**EXERCISE**
Print every entry exactly as written and exclude all images.

**AVAILABLE RECORDS**
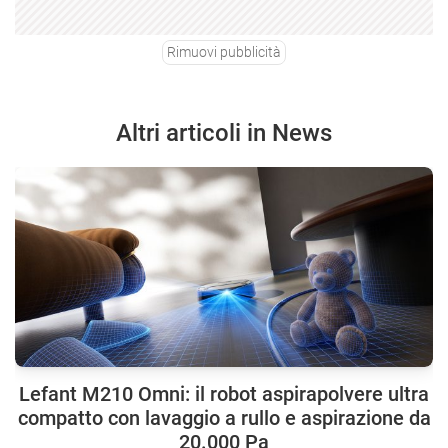
Rimuovi pubblicità
Altri articoli in News
Lefant M210 Omni: il robot aspirapolvere ultra
compatto con lavaggio a rullo e aspirazione da
20.000 Pa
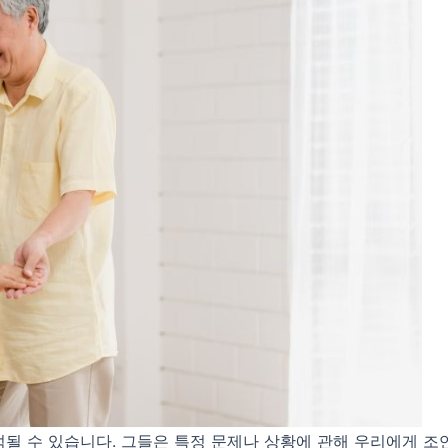
될 수 있습니다. 그들은 특정 문제나 상황에 관해 우리에게 조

**SOLUTION FOR THIS PROBLEM**
Rimuovi pubblicità
Altri articoli in News
Lefant M210 Omni: il robot aspirapolvere ultra
compatto con lavaggio a rullo e aspirazione da
20.000 Pa
될 수 있습니다. 그들은 특정 문제나 상황에 관해 우리에게 조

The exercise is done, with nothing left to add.